▶ SELECTED TEXT:
This month we're asking our autistic community members What Do You Want? What Do You Need? We'll be featuring their answers all April long, right here. Today we're having a conversation with autistic advocate and parent Renée Salas. Please read, listen, and share.
I am Autistic, married and the parent of three awesomely Neurodivergent kids! I am a disability rights activist, author of Black and White: A Colorful Look at Life on the Autism Spectrum, blogger at srsalas.com, writer for Autism Parenting Magazine and contributor to other disability-related resources. I am a graduate of the Virginia Board for People with Disabilities Partners in Policymaking program, and the Community Liaison for the College of William and Mary Neurodiversity Working Group.
What are some things that make you happy? Why?
My kids. They have made my life infinitely better and I’m thankful for them every day. The greatest gift I’ve been given in life is to be able to see them grow and learn. To see them changing as they get older -- make choices, become more independent. It’s so very beautiful!
A distant second to my kids is water and, my lovely kids aside, it is my favorite thing -- especially the ocean. I love to be at the beach and could swim in the ocean for hours, and I do. I love the feel of sun on my skin and sand on my feet. And the sound! The sound of the surf is one of the most calming yet exhilarating sounds I’ve ever heard. And music, just about any kind makes me very happy. I love the way it makes me feel. Music moves me as if it permeates my skin and I can feel it inside and out. And then there is sunshine -- I love when it’s sunny. Weather has a great impact on how I’m feeling, and sunlight makes me glow, it makes me happy!
What are some things you avoid whenever possible? Why?
I tend to avoid social gatherings because I find them overstimulating. It’s impossible to find personal space at parties (especially when they’re not in your own home) and it’s extremely overwhelming to hear so many conversations at once mixed with music and all the other sounds that go along with it. I have difficulty filtering sound and when I’m overwhelmed, my sensory integration issues worsen: Lights become too bright, sound becomes too loud and touch becomes even more hypersensitive than usual.
Because of my sensory sensitivities I try to avoid fluorescent lighting, which is practically impossible because it’s everywhere. I try to eat at restaurants at ‘off times’ so they won’t be crowded. As much as I love movies, I rarely go to the theater anymore because the lighting (bright screen in a dark auditorium) hurts my eyes and makes me tense. Not to mention the sound is so loud it makes it almost painful to listen.
What features does your ideal living space have, and why?

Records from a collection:

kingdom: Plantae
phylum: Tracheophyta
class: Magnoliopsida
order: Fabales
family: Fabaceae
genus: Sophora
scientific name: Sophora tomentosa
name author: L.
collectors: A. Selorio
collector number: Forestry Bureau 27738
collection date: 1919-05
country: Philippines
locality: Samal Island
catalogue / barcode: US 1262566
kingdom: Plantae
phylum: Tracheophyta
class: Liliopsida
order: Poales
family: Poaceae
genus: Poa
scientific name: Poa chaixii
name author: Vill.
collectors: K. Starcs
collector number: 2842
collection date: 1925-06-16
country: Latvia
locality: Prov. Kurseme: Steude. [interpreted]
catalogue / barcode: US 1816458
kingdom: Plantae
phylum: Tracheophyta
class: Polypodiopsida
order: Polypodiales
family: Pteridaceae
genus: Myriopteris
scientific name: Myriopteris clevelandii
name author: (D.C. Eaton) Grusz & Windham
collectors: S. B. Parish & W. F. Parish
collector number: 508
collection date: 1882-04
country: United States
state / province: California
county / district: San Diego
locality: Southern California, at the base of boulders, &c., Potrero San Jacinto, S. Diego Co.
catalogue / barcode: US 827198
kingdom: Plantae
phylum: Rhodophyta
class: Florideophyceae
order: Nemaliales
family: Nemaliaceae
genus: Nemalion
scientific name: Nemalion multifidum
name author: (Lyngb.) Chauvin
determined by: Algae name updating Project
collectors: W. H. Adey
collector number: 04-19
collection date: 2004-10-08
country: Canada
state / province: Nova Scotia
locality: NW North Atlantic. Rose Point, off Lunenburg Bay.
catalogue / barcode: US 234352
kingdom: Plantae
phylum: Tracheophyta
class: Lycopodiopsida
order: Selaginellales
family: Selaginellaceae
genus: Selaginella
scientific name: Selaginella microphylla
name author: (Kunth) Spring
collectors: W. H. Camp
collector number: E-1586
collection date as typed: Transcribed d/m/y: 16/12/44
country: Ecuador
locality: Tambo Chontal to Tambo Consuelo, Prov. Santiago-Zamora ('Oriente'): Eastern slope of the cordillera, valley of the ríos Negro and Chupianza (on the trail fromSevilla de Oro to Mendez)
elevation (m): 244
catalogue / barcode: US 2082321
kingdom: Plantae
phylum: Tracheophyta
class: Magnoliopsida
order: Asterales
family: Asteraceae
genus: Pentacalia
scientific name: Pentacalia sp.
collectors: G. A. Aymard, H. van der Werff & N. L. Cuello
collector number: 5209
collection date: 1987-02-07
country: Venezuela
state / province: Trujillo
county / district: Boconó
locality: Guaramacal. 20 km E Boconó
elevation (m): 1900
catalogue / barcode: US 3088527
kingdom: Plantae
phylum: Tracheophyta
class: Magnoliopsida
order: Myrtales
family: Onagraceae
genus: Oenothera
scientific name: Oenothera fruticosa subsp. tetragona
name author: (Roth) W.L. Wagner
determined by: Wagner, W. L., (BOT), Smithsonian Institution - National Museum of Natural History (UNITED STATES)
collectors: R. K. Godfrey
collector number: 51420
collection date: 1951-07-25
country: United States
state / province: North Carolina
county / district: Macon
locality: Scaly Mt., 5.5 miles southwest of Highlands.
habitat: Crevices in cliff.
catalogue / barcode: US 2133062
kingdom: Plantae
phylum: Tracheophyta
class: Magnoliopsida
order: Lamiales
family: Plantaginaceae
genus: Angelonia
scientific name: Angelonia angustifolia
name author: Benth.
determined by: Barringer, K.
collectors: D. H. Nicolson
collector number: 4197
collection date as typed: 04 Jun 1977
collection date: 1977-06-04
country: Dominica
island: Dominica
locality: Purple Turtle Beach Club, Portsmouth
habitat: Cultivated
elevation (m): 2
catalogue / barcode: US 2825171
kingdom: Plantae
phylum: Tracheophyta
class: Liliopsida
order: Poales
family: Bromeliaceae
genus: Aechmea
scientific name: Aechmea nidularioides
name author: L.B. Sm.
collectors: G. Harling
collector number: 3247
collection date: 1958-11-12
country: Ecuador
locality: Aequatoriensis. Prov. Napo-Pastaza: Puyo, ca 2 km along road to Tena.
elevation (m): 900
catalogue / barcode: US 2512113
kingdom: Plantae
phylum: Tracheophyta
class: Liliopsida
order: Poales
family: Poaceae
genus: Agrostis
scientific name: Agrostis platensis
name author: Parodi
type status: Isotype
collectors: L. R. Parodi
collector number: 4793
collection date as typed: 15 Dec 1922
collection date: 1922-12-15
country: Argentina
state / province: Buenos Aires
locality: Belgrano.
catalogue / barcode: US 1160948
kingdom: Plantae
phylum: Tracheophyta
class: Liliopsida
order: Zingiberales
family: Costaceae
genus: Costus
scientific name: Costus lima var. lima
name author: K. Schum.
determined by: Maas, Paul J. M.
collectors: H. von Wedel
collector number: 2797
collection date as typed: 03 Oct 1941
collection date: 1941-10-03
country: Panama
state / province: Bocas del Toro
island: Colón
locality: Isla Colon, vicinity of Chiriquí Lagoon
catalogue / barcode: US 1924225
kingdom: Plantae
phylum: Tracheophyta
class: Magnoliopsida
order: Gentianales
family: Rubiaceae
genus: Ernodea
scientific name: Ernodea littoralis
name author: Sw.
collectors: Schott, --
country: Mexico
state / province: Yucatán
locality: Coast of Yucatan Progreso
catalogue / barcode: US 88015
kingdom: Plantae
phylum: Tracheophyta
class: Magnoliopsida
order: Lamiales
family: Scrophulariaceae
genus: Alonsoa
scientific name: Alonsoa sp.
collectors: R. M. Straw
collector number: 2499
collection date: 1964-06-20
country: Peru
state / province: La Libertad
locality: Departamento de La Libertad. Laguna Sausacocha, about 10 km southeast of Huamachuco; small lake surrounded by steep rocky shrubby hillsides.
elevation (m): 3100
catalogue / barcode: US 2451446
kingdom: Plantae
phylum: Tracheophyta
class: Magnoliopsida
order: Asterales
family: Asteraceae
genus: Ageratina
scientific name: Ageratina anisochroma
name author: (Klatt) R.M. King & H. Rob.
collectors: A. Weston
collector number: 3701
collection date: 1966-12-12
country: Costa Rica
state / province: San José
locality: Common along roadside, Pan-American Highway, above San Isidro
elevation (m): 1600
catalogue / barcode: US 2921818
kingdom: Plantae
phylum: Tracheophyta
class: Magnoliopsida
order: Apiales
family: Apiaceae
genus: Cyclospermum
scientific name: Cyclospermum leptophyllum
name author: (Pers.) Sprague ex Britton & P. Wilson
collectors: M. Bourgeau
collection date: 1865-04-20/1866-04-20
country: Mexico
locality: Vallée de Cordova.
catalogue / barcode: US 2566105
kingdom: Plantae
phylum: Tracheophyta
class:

▶ TASK TO COMPLETE: From the interview text above, output the passage from "I am Autistic, married" to "you happy? Why?" word for word.

▶ CORRECT RESULT:
I am Autistic, married and the parent of three awesomely Neurodivergent kids! I am a disability rights activist, author of Black and White: A Colorful Look at Life on the Autism Spectrum, blogger at srsalas.com, writer for Autism Parenting Magazine and contributor to other disability-related resources. I am a graduate of the Virginia Board for People with Disabilities Partners in Policymaking program, and the Community Liaison for the College of William and Mary Neurodiversity Working Group.
What are some things that make you happy? Why?